Following an inquiry by the Inland Revenue Department in 2011, my accountant asked if I knew anything about the Doris Gordon Memorial Trust. I had heard of the Trust, but knew nothing more; however, my recent retirement provided me with an opportunity to investigate what had happened to it. There were no living Trustees, and at that time no known Trust Deed, and although a bank account was known to exist, in the absence of a Trustee it could not be accessed. After making extensive national inquiries, I met with an enthusiastic young solicitor, Mary Joy Simpson, who finally located the Deed in the stored documents of a long-forgotten legal firm. In the absence of Trustees and with the demise of the Obstetrical Society, I sought the assistance of Mrs Marie Taylor, an active member of the National Council of Women and wife of obstetrician, the late John Taylor, and asked if she would agree to be nominated as a Trustee by the National Council of Women. The Trust bank account was finally accessed and revealed a balance of $130 000, which provided an incentive to re-establish the Trust. The Obstetrical Society had been inactive for some years so I approached the Chair of the RANZCOG New Zealand Committee, Dr John Tait, who, following consultation with the College Council, kindly agree to assist in re-establishing the obstetrics and gynaecology arm of the Trust in partnership with the National Council of Women. This required a new Trust Deed.

Following Doris Gordon’s death, the New Zealand Obstetrical Society continued to play an active part in general practitioner education through regional Society groups, particularly in the Waikato region. The National Executive role was rotated around the regions; periodic meetings were held, sometimes with overseas speakers; and the Society also played an active role as a Maternity Benefits negotiator. For many years the Society contributed a regular section to the New Zealand Medical Journal.
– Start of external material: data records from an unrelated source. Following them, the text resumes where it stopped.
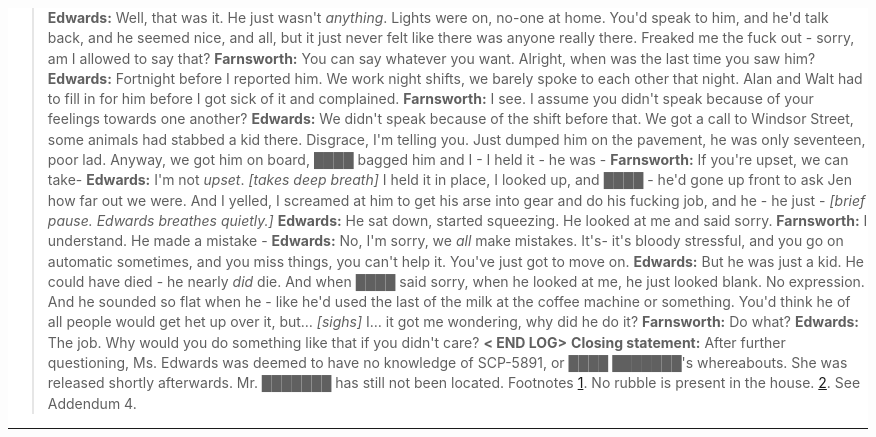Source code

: > **Edwards:** Well, that was it. He just wasn't _anything_. Lights were on, no-one at home. You'd speak to him, and he'd talk back, and he seemed nice, and all, but it just never felt like there was anyone really there. Freaked me the fuck out - sorry, am I allowed to say that?
> **Farnsworth:** You can say whatever you want. Alright, when was the last time you saw him?
> **Edwards:** Fortnight before I reported him. We work night shifts, we barely spoke to each other that night. Alan and Walt had to fill in for him before I got sick of it and complained.
> **Farnsworth:** I see. I assume you didn't speak because of your feelings towards one another?
> **Edwards:** We didn't speak because of the shift before that. We got a call to Windsor Street, some animals had stabbed a kid there. Disgrace, I'm telling you. Just dumped him on the pavement, he was only seventeen, poor lad. Anyway, we got him on board, ████ bagged him and I - I held it - he was -
> **Farnsworth:** If you're upset, we can take-
> **Edwards:** I'm not _upset_. _[takes deep breath]_ I held it in place, I looked up, and ████ - he'd gone up front to ask Jen how far out we were. And I yelled, I screamed at him to get his arse into gear and do his fucking job, and he - he just -
> _[brief pause. Edwards breathes quietly.]_
> **Edwards:** He sat down, started squeezing. He looked at me and said sorry.
> **Farnsworth:** I understand. He made a mistake -
> **Edwards:** No, I'm sorry, we _all_ make mistakes. It's- it's bloody stressful, and you go on automatic sometimes, and you miss things, you can't help it. You've just got to move on.
> **Edwards:** But he was just a kid. He could have died - he nearly _did_ die. And when ████ said sorry, when he looked at me, he just looked blank. No expression. And he sounded so flat when he - like he'd used the last of the milk at the coffee machine or something. You'd think he of all people would get het up over it, but… _[sighs]_ I… it got me wondering, why did he do it?
> **Farnsworth:** Do what?
> **Edwards:** The job. Why would you do something like that if you didn't care?
> **< END LOG>**
> **Closing statement:** After further questioning, Ms. Edwards was deemed to have no knowledge of SCP-5891, or ████ ███████'s whereabouts. She was released shortly afterwards. Mr. ███████ has still not been located.
Footnotes
[1](javascript:;). No rubble is present in the house.
[2](javascript:;). See Addendum 4.
* * *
The New Zealand Obstetrical Society was struck off the New Zealand Register of Incorporated Societies in 2000, presumably a result of its lengthy period of inactivity. Falling numbers of GP obstetricians led to the demise of the Society in 2004, following its last meeting. I approached Dr Phillip Ashcroft, the last President of the Society, and he generously agreed to transfer the residual funds, $177 000, to the new Doris Gordon Memorial Trust.

The text of this article has been taken from the Doris Gordon Memorial Oration, delivered at the RANZCOG New Zealand Annual Scientific Meeting, Wellington, 2 October 2015.

A transcript of the Oration was frst published in the New Zealand Medical Journal. 2016; Vol.129, No.1437. Reproduced with permission.